* What needs to be done *
The word to look for is "ffffff". Report every line of the entries below that has it.

Records from a dataset:
====

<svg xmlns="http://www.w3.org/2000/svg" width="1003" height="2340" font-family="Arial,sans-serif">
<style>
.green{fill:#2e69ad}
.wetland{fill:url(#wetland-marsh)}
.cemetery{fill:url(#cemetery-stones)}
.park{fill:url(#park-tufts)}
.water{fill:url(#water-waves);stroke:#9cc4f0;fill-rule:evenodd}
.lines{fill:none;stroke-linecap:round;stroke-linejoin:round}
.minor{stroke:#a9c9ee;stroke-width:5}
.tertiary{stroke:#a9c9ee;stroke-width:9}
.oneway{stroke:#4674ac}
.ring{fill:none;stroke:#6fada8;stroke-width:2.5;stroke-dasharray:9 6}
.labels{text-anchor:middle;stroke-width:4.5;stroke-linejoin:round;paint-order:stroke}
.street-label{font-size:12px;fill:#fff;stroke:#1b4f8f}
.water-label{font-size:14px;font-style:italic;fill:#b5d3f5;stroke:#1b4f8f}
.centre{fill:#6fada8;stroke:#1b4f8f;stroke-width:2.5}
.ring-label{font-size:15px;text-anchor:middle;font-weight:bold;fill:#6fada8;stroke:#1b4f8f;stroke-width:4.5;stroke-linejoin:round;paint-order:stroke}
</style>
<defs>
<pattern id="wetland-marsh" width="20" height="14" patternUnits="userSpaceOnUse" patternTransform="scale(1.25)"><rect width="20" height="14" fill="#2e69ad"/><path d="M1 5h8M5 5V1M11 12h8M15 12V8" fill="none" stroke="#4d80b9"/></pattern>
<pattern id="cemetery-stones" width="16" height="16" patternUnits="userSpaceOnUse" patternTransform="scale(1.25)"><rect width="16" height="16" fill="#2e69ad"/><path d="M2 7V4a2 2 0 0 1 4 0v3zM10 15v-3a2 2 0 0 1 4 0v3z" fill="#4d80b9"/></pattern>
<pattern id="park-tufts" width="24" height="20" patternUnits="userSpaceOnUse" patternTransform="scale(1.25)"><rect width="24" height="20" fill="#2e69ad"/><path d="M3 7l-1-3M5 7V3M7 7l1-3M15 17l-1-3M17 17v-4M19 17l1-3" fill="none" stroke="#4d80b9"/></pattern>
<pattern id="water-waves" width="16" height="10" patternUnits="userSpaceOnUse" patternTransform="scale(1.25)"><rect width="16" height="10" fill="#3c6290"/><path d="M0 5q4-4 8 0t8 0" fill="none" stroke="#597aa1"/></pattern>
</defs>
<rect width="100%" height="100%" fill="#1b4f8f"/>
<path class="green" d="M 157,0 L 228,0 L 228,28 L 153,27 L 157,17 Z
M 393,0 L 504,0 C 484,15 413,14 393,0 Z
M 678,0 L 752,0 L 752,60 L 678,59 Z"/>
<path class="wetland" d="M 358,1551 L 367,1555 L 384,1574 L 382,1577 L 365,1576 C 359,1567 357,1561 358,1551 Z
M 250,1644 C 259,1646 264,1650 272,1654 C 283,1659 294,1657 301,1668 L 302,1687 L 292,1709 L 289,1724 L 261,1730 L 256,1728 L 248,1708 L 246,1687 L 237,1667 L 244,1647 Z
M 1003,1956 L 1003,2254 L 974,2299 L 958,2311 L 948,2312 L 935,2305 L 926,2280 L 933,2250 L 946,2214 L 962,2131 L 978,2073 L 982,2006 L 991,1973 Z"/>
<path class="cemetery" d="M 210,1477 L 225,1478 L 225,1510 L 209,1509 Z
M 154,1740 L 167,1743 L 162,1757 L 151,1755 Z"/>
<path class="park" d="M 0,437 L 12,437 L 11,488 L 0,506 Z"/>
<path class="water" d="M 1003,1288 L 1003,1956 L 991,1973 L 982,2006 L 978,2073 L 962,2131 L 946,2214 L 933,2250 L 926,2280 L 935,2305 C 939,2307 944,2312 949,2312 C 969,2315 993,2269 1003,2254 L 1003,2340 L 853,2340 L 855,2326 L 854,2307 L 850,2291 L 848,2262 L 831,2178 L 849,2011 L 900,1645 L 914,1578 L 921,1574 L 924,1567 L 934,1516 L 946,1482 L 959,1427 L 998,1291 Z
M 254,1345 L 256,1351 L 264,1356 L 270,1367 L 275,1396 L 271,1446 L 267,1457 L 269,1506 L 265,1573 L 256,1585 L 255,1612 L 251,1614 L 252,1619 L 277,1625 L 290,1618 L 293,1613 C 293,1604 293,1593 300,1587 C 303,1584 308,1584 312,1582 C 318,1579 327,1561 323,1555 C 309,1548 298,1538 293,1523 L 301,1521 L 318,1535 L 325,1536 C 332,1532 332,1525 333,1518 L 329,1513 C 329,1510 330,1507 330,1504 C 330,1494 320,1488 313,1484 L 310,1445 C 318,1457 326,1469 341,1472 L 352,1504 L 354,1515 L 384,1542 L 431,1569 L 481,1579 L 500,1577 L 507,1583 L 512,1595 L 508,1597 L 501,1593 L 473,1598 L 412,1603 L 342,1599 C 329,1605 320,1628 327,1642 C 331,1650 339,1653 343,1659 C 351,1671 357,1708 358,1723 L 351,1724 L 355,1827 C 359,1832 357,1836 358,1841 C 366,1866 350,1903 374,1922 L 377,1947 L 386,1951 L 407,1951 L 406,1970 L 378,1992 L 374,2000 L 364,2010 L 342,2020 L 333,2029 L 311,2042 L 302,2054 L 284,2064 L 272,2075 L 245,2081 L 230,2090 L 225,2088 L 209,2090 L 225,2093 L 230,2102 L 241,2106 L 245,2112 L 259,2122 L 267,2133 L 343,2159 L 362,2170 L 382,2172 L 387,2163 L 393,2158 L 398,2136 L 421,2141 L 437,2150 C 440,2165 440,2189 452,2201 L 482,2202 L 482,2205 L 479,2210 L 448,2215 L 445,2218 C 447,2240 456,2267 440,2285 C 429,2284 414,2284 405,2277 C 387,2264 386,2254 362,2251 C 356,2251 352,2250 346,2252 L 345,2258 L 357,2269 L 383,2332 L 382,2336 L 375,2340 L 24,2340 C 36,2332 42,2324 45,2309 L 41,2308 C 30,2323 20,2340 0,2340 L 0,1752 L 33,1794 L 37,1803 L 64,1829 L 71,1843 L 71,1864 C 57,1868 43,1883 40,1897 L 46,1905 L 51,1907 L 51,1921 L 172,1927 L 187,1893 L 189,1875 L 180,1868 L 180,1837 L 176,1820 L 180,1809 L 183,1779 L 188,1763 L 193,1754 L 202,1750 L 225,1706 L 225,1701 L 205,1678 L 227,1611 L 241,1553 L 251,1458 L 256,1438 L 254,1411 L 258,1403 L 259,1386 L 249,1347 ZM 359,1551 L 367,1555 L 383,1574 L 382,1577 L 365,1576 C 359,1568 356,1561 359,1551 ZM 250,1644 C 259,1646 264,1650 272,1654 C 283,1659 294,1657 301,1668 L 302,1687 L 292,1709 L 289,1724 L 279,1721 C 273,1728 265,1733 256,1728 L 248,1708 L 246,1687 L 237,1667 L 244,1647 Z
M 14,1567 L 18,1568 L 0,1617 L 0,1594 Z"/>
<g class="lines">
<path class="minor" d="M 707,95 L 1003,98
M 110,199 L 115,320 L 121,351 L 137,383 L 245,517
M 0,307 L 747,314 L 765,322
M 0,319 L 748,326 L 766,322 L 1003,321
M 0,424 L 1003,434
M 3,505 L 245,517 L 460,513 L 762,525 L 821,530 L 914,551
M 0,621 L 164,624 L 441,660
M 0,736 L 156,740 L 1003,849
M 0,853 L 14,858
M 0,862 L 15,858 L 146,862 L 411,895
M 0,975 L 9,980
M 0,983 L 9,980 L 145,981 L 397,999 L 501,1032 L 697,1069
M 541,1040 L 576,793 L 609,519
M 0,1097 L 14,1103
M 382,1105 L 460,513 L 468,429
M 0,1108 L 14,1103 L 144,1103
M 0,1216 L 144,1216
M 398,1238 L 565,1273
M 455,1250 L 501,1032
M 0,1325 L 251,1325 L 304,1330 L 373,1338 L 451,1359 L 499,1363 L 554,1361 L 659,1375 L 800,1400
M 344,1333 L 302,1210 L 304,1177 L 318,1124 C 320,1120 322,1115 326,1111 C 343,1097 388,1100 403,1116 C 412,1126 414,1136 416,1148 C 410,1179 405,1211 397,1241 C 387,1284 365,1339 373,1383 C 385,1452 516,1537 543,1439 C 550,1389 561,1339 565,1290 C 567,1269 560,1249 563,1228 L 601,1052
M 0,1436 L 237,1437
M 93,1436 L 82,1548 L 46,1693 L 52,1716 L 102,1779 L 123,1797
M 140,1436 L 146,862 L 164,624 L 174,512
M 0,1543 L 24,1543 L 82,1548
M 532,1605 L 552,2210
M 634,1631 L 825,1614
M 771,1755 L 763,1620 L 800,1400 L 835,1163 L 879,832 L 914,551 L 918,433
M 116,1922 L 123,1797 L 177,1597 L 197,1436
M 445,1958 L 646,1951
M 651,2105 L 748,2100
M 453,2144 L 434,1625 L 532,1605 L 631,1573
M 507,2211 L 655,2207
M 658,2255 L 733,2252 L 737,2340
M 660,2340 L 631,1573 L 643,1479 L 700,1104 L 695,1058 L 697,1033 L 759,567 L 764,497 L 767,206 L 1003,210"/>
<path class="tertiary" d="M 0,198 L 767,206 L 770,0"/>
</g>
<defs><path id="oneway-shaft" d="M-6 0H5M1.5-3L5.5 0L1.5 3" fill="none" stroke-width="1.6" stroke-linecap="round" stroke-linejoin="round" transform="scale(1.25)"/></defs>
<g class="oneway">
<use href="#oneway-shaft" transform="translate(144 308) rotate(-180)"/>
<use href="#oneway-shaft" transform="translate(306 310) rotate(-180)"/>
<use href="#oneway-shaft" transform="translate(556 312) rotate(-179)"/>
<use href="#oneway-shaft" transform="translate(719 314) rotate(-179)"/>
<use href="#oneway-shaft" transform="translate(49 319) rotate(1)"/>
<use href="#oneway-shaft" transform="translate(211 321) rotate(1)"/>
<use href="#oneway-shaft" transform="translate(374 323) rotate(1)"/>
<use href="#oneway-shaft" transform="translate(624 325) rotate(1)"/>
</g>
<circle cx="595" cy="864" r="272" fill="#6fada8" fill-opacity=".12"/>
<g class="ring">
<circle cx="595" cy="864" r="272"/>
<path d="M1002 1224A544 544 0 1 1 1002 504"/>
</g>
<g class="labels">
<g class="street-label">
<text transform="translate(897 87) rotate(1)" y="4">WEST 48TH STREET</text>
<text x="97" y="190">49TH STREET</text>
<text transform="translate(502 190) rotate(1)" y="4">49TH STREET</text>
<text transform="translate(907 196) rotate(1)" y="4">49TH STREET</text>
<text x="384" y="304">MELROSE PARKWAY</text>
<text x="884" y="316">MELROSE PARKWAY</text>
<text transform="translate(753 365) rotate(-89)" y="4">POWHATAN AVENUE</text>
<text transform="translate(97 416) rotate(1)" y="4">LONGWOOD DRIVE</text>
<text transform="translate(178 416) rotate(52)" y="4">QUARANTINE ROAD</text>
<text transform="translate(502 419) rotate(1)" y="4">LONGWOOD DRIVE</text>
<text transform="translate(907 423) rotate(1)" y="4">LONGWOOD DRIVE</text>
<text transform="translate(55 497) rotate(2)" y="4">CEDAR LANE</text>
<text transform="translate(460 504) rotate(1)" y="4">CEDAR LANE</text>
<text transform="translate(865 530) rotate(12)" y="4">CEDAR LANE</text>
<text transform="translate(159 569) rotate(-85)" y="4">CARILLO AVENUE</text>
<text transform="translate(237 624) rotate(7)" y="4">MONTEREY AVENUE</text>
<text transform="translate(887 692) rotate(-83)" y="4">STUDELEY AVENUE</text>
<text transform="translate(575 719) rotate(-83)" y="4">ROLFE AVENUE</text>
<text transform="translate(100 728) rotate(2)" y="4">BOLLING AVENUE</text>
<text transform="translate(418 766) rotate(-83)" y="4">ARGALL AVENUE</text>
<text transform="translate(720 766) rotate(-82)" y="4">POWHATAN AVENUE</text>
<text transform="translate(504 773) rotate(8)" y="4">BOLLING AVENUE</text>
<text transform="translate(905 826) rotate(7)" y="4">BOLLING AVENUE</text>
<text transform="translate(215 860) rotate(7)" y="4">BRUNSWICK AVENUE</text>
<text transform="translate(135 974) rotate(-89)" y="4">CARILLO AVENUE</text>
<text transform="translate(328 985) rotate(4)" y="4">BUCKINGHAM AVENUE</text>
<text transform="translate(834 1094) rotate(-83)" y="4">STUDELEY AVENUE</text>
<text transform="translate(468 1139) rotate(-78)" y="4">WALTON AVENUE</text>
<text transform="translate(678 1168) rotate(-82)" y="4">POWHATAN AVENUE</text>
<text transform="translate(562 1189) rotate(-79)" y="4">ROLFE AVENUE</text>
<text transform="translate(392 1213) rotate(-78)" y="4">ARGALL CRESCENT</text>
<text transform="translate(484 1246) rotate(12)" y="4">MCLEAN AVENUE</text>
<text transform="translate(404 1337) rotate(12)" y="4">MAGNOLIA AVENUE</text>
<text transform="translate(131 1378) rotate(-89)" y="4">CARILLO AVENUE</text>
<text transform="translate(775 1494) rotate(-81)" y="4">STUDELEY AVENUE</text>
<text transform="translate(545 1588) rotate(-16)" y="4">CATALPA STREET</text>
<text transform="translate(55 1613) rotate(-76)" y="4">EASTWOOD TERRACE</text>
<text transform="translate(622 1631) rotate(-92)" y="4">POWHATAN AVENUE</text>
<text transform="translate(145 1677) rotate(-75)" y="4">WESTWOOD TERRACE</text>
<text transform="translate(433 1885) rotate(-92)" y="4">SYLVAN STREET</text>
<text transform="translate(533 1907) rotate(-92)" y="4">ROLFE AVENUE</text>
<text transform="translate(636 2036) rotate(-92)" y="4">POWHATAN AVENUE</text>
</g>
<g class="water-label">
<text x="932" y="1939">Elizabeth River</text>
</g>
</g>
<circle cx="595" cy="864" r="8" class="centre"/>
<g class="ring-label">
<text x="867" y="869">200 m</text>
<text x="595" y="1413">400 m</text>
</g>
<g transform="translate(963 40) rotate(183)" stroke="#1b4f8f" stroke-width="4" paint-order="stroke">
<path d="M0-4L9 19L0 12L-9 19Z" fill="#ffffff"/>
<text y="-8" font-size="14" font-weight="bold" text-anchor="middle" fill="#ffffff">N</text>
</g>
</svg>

====

* Response below *
<path d="M0-4L9 19L0 12L-9 19Z" fill="#ffffff"/>
<text y="-8" font-size="14" font-weight="bold" text-anchor="middle" fill="#ffffff">N</text>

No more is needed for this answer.